• _VORLIEGENDER TEXT_:
Werde ich machen. ich kann so oft wie ich will dran teilnehmen da ich das Gerät bei ihm gekauft habe und somit die Schulungen kostenlos sind.


----------



## sundangler (4. Juli 2011)

*AW: Humminbird 798ci HD SI Combo Echolot*

Heute Abend bin ich zum erstenmal mit dem neuen Boot und Echolot raus. Bis jetzt bin ich noch total enttäuscht was das Ding mir anzeigt. Das der Geber falsch angebaut ist schließe ich erstmal aus da es eine Firma gemacht hat.

Hiermal 2 Screenshots


----------



## Heiko112 (5. Juli 2011)

*AW: Humminbird 798ci HD SI Combo Echolot*

Erster Verdacht       
6,2 knoten zu schnell.

Zweiter Verdacht     
Fehlerquelle im Strom. Wenn ich mein E-Motor dabei laufen habe sieht mein Bild ähnlich aus. Habe das Problem gelöst durch eine zweite Batterie.

Dritter Verdacht.
Und den würde ich als erstes Nachgehen. Auch wenn es eine Fachfirma angebaut hat das Ergebniss können die nicht vorraussagen, hier ist probieren angesagt.


----------



## sundangler (5. Juli 2011)

*AW: Humminbird 798ci HD SI Combo Echolot*

Hallo

Also zum ersten Verdacht kann ich nur sagen das es noch fast zu langsam ist. Laut Anleitung ist wohl optimale Geschwindigkeit irgendwas bei 13-14km/h. Dazu kommt das zumindest das "normale" Sonar hinhauen sollte. Wenn ich 15kn fahre und im Fahrwasser bin dann zeigt er mir 0,4m an bei einer Tiefe von ca 6 meter.

Zum zweiten Verdacht muss ich sagen das ich an Board 2 70ah Batterien habe. Eine zum starten des Motors und die andere ist nur für die Verbraucher.

Zum dritten Verdacht, meinst du damit die Neigung des Gebers mal verändern?


----------



## volkerm (5. Juli 2011)

*AW: Humminbird 798ci HD SI Combo Echolot*

Moin,

kurze Zwischenfrage:
Was bedeutet der Zusatz "HD"?
Ich habe das ci si, selbst angebaut, und nie ein Problem gehabt.

Grüße

Volker


----------



## sundangler (5. Juli 2011)

*AW: Humminbird 798ci HD SI Combo Echolot*

Das hier habe ich gekauft. Ich weiß nur das es die 2011´er Version ist. Es gibt wohl auch eine 2009 bzw 2010´er Version. Wo der Unterschied ist weiß ich nicht.


----------



## Ossipeter (5. Juli 2011)

*AW: Humminbird 798ci HD SI Combo Echolot*

Hast du die Wasserart richtig eingestellt und den erweiterten Modus angestellt?

• _DATEN_:
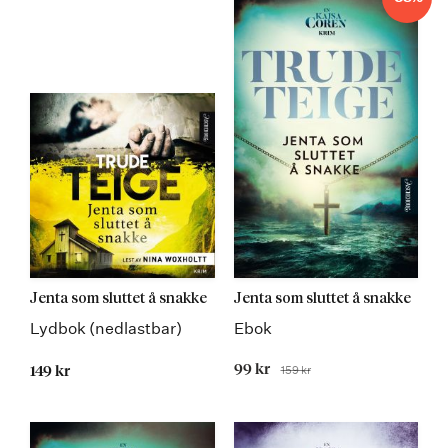
Jenta som sluttet å snakke
Jenta som sluttet å snakke
Lydbok (nedlastbar)
Ebok
Tilbudspris
99 kr
159 kr
149 kr
Før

• _AUFGABEN_:
A. Welche Batterien hat sundangler laut dem Text über das Echolot an Bord?
B. Setze den Text über das Echolot nach seinem letzten Satz fort.
Die Einträge haben keinen Bezug zum Text über das Echolot.

• _LÖSUNGEN_:
A. Zwei Batterien mit 70 Ah, eine zum Starten des Motors und eine nur für die Verbraucher.

B.
----------



## sundangler (5. Juli 2011)

*AW: Humminbird 798ci HD SI Combo Echolot*

Wasserart? Wo findet man das denn? Der erweiterte Modus ist an. Morgen fahr ich nochmal raus um in 3 Meter zu testen. Dann soll ich den Herrn Schlageter anrufen. Also an der Netzspannung kann es nicht liegen da es auch bei Motorstillstand genauso ist. Herrn Schlageters Idee war es unter anderen das es eventuell an der Verbraucherbatterie liegen könnte da sie ja an der Lichtmaschine des Motors angeschlossen ist. Aber wie gesagt das hat ja dann nicht mehr damit zutun wenn der Motor aus ist. Dazu kommt das ich ein sehr hochwertiges Trennrelais habe wo zwischen Starter und Verbraucherbatterie geschaltet wird.


----------



## volkerm (5. Juli 2011)

*AW: Humminbird 798ci HD SI Combo Echolot*

Leute, bitte,

man kauft sich ein recht teures Echolot, und muss erst tausend Feinheiten machen, damit das funktioniert?
Da stimmt doch was nicht!

Grüße

Volker


----------



## 17033rabe (5. Juli 2011)

*AW: Humminbird 798ci HD SI Combo Echolot*

Hallo,

habe kein Humminbird, kann so auch nicht auf die speziellen Einstellungen eingehen.
Ich denke an der Stromversorgung liegt es nicht, da gibt es dann wohl andere Störimpulse auf den Bildschirm.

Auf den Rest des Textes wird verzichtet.